Extracted data entries
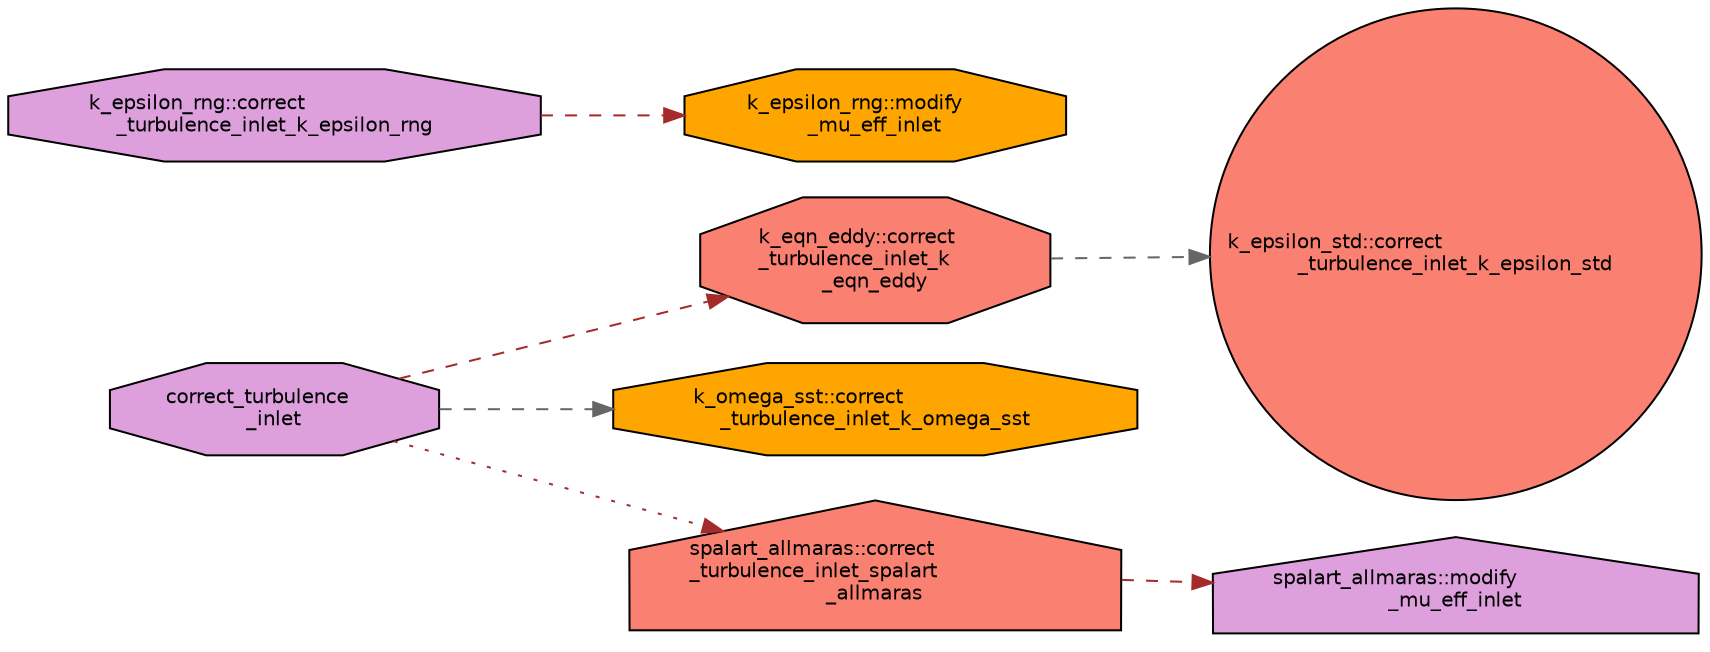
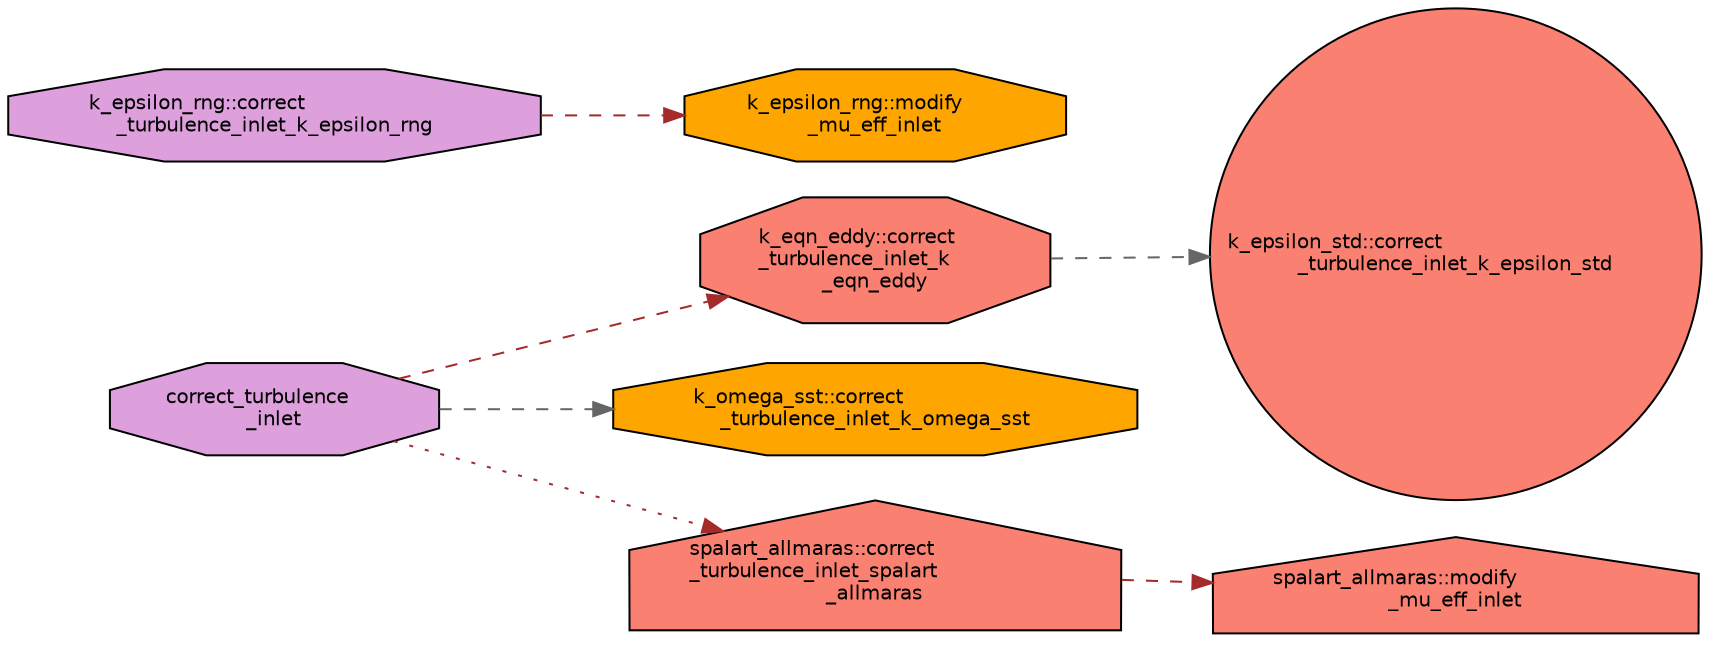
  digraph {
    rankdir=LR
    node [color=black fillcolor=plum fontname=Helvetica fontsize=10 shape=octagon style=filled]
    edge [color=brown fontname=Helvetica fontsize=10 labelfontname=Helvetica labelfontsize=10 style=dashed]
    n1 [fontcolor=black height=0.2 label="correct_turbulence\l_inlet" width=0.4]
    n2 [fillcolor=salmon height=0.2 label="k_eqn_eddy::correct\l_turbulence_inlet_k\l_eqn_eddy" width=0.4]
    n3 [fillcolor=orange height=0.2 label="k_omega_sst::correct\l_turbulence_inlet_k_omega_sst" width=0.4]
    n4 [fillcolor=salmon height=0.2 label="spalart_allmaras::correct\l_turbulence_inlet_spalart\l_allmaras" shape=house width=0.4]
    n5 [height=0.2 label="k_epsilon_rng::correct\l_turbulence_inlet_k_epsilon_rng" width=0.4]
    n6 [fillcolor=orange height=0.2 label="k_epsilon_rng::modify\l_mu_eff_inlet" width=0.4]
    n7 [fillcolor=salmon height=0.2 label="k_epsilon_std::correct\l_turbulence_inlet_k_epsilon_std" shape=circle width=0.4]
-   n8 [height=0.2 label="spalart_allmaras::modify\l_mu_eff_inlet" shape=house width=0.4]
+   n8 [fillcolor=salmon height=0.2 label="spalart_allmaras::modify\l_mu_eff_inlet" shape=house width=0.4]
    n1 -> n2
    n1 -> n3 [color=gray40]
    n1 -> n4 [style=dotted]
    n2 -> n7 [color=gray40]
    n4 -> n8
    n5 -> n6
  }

> What this task involves
Please reproduce every line of the records above character for character, leaving out the pictures.

> Complete response
  digraph {
    rankdir=LR
    node [color=black fillcolor=plum fontname=Helvetica fontsize=10 shape=octagon style=filled]
    edge [color=brown fontname=Helvetica fontsize=10 labelfontname=Helvetica labelfontsize=10 style=dashed]
    n1 [fontcolor=black height=0.2 label="correct_turbulence\l_inlet" width=0.4]
    n2 [fillcolor=salmon height=0.2 label="k_eqn_eddy::correct\l_turbulence_inlet_k\l_eqn_eddy" width=0.4]
    n3 [fillcolor=orange height=0.2 label="k_omega_sst::correct\l_turbulence_inlet_k_omega_sst" width=0.4]
    n4 [fillcolor=salmon height=0.2 label="spalart_allmaras::correct\l_turbulence_inlet_spalart\l_allmaras" shape=house width=0.4]
    n5 [height=0.2 label="k_epsilon_rng::correct\l_turbulence_inlet_k_epsilon_rng" width=0.4]
    n6 [fillcolor=orange height=0.2 label="k_epsilon_rng::modify\l_mu_eff_inlet" width=0.4]
    n7 [fillcolor=salmon height=0.2 label="k_epsilon_std::correct\l_turbulence_inlet_k_epsilon_std" shape=circle width=0.4]
-   n8 [height=0.2 label="spalart_allmaras::modify\l_mu_eff_inlet" shape=house width=0.4]
+   n8 [fillcolor=salmon height=0.2 label="spalart_allmaras::modify\l_mu_eff_inlet" shape=house width=0.4]
    n1 -> n2
    n1 -> n3 [color=gray40]
    n1 -> n4 [style=dotted]
    n2 -> n7 [color=gray40]
    n4 -> n8
    n5 -> n6
  }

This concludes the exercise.